* _Job item_: Reproduce all the text lines in the listing below, character for character, and leave out the pictures.

* _Dataset entries_:
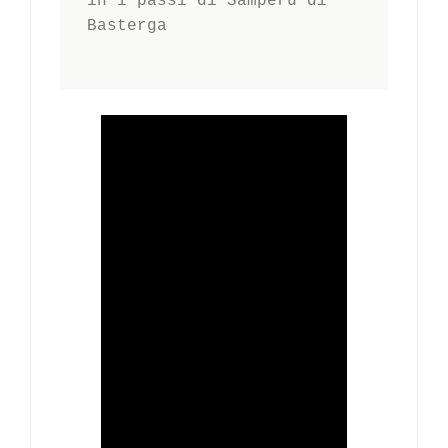
in i passi di Samperu di 
Basterga
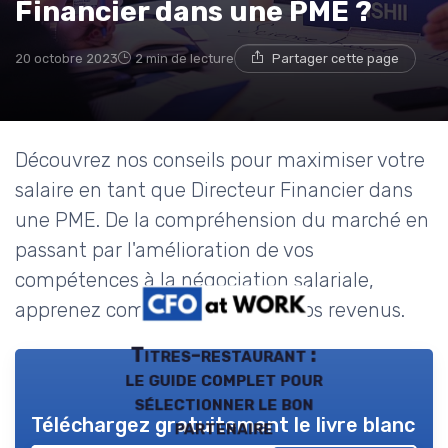
Financier dans une PME ?
20 octobre 2023
2 min de lecture
Partager cette page
Découvrez nos conseils pour maximiser votre
salaire en tant que Directeur Financier dans
une PME. De la compréhension du marché en
passant par l'amélioration de vos
compétences à la négociation salariale,
apprenez comment optimiser vos revenus.
Titres-restaurant :
le guide complet pour
sélectionner le bon
Téléchargez gratuitement le livre blanc
partenaire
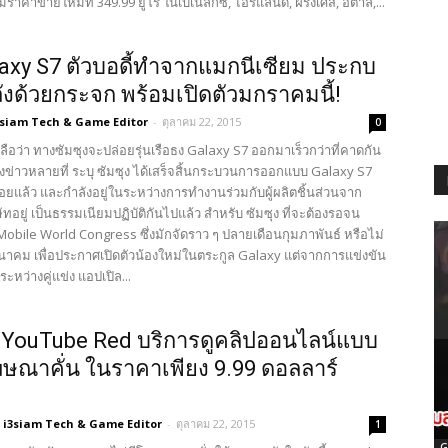
ีราคาขายใหม่ที่ 349.99 ยูโร ในเบเนลักซ์, ไอร์แลนด์, ฝรั่งเศส, อิตาลี,...
laxy S7 ตัวบอดี้ทำจากแมกนีเซียม ประกบ
ังด้วยกระจก พร้อมเปิดตัวมกราคมนี้!
3siam Tech & Game Editor
-
ตุลาคม 22, 2015
0
าวลือว่า ทางซัมซุงจะปล่อยรุ่นเรือธง Galaxy S7 ออกมาเร็วกว่าที่คาดกัน
งข่าวหลายที่ ระบุ ซัมซุง ได้เสร็จสิ้นกระบวนการออกแบบ Galaxy S7
บร้อยแล้ว และกำลังอยู่ในระหว่างการทำงานร่วมกับผู้ผลิตชิ้นส่วนจาก
ัทอยู่ เป็นธรรมเนียมปฏิบัติกันไปแล้ว สำหรับ ซัมซุง ที่จะต้องรอจน
Mobile World Congress ซึ่งมักจัดราว ๆ ปลายเดือนกุมภาพันธ์ หรือไม่
มีนาคม เพื่อประกาศเปิดตัวน้องใหม่ในตระกูล Galaxy แต่จากการแข่งขัน
น ระหว่างคู่แข่ง แอปเปิล...
ว YouTube Red บริการดูคลิปออนไลน์แบบ
ฆษณาคั่น ในราคาเพียง 9.99 ดอลลาร์
i3siam Tech & Game Editor
-
ตุลาคม 22, 2015
1
G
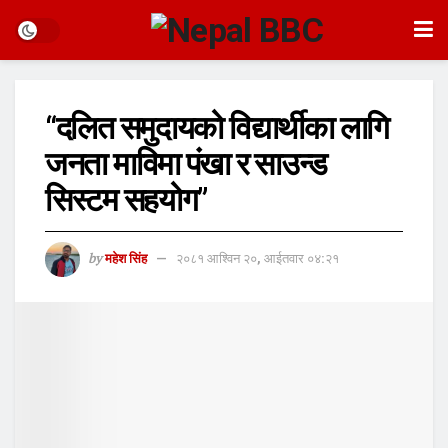
“दलित समुदायको विद्यार्थीका लागि
जनता माविमा पंखा र साउन्ड
सिस्टम सहयोग”
by
महेश सिंह
२०८१ आश्विन २०, आईतवार ०४:२१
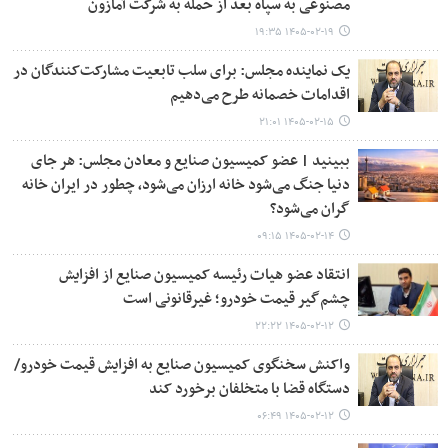
مصنوعی به سپاه بعد از حمله به شرکت آمازون
۱۴۰۵-۰۲-۱۹ ۱۹:۳۵
یک نماینده مجلس: برای سلب تابعیت مشارکت‌کنندگان در
اقدامات خصمانه طرح می‌دهیم
۱۴۰۵-۰۲-۱۵ ۲۱:۰۱
ببینید | عضو کمیسیون صنایع و معادن مجلس: هر جای
دنیا جنگ می‌شود خانه ارزان می‌شود، چطور در ایران خانه
گران می‌شود؟
۱۴۰۵-۰۲-۱۴ ۰۹:۱۵
انتقاد عضو هیات رئیسه کمیسیون صنایع از افزایش
چشم‌گیر قیمت خودرو؛ غیرقانونی است
۱۴۰۵-۰۲-۱۲ ۲۲:۲۲
واکنش سخنگوی کمیسیون صنایع به افزایش قیمت خودرو/
دستگاه قضا با متخلفان برخورد کند
۱۴۰۵-۰۲-۱۲ ۰۶:۴۹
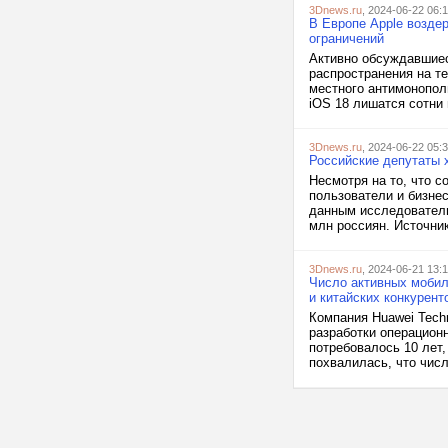
3Dnews.ru
, 2024-06-22 06:
В Европе Apple воздер
ограничений
Активно обсуждавшиес
распространения на те
местного антимонопол
iOS 18 лишатся сотни 
3Dnews.ru
, 2024-06-22 05:
Российские депутаты х
Несмотря на то, что со
пользователи и бизне
данным исследовательс
млн россиян. Источник
3Dnews.ru
, 2024-06-21 13:
Число активных мобил
и китайских конкурент
Компания Huawei Techn
разработки операционн
потребовалось 10 лет,
похвалилась, что чис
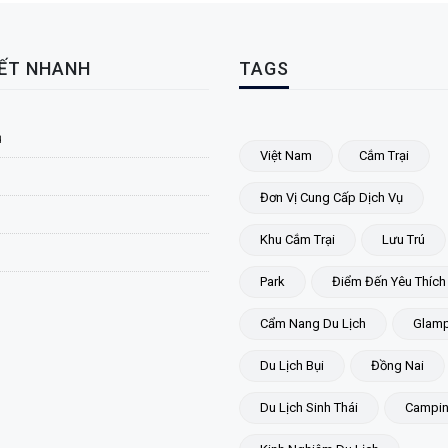
KẾT NHANH
TAGS
ủ
Việt Nam
Cắm Trại
Đơn Vị Cung Cấp Dịch Vụ
Khu Cắm Trại
Lưu Trú
Park
Điểm Đến Yêu Thích
Cẩm Nang Du Lịch
Glamp
Du Lịch Bụi
Đồng Nai
Du Lịch Sinh Thái
Campi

* _Response below_:
in i passi di Samperu di 
Basterga
Financier dans une PME ?
20 octobre 2023
2 min de lecture
Partager cette page
Découvrez nos conseils pour maximiser votre
salaire en tant que Directeur Financier dans
une PME. De la compréhension du marché en
passant par l'amélioration de vos
compétences à la négociation salariale,
apprenez comment optimiser vos revenus.
Titres-restaurant :
le guide complet pour
sélectionner le bon
Téléchargez gratuitement le livre blanc
partenaire
ีราคาขายใหม่ที่ 349.99 ยูโร ในเบเนลักซ์, ไอร์แลนด์, ฝรั่งเศส, อิตาลี,...
laxy S7 ตัวบอดี้ทำจากแมกนีเซียม ประกบ
ังด้วยกระจก พร้อมเปิดตัวมกราคมนี้!
3siam Tech & Game Editor
-
ตุลาคม 22, 2015
0
าวลือว่า ทางซัมซุงจะปล่อยรุ่นเรือธง Galaxy S7 ออกมาเร็วกว่าที่คาดกัน
งข่าวหลายที่ ระบุ ซัมซุง ได้เสร็จสิ้นกระบวนการออกแบบ Galaxy S7
บร้อยแล้ว และกำลังอยู่ในระหว่างการทำงานร่วมกับผู้ผลิตชิ้นส่วนจาก
ัทอยู่ เป็นธรรมเนียมปฏิบัติกันไปแล้ว สำหรับ ซัมซุง ที่จะต้องรอจน
Mobile World Congress ซึ่งมักจัดราว ๆ ปลายเดือนกุมภาพันธ์ หรือไม่
มีนาคม เพื่อประกาศเปิดตัวน้องใหม่ในตระกูล Galaxy แต่จากการแข่งขัน
น ระหว่างคู่แข่ง แอปเปิล...
ว YouTube Red บริการดูคลิปออนไลน์แบบ
ฆษณาคั่น ในราคาเพียง 9.99 ดอลลาร์
i3siam Tech & Game Editor
-
ตุลาคม 22, 2015
1
G
“दलित समुदायको विद्यार्थीका लागि
जनता माविमा पंखा र साउन्ड
सिस्टम सहयोग”
by
महेश सिंह
२०८१ आश्विन २०, आईतवार ०४:२१
مصنوعی به سپاه بعد از حمله به شرکت آمازون
۱۴۰۵-۰۲-۱۹ ۱۹:۳۵
یک نماینده مجلس: برای سلب تابعیت مشارکت‌کنندگان در
اقدامات خصمانه طرح می‌دهیم
۱۴۰۵-۰۲-۱۵ ۲۱:۰۱
ببینید | عضو کمیسیون صنایع و معادن مجلس: هر جای
دنیا جنگ می‌شود خانه ارزان می‌شود، چطور در ایران خانه
گران می‌شود؟
۱۴۰۵-۰۲-۱۴ ۰۹:۱۵
انتقاد عضو هیات رئیسه کمیسیون صنایع از افزایش
چشم‌گیر قیمت خودرو؛ غیرقانونی است
۱۴۰۵-۰۲-۱۲ ۲۲:۲۲
واکنش سخنگوی کمیسیون صنایع به افزایش قیمت خودرو/
دستگاه قضا با متخلفان برخورد کند
۱۴۰۵-۰۲-۱۲ ۰۶:۴۹
3Dnews.ru
, 2024-06-22 06:
В Европе Apple воздер
ограничений
Активно обсуждавшиес
распространения на те
местного антимонопол
iOS 18 лишатся сотни 
3Dnews.ru
, 2024-06-22 05:
Российские депутаты х
Несмотря на то, что со
пользователи и бизне
данным исследовательс
млн россиян. Источник
3Dnews.ru
, 2024-06-21 13:
Число активных мобил
и китайских конкурент
Компания Huawei Techn
разработки операционн
потребовалось 10 лет,
похвалилась, что чис
KẾT NHANH
TAGS
ủ
Việt Nam
Cắm Trại
Đơn Vị Cung Cấp Dịch Vụ
Khu Cắm Trại
Lưu Trú
Park
Điểm Đến Yêu Thích
Cẩm Nang Du Lịch
Glamp
Du Lịch Bụi
Đồng Nai
Du Lịch Sinh Thái
Campi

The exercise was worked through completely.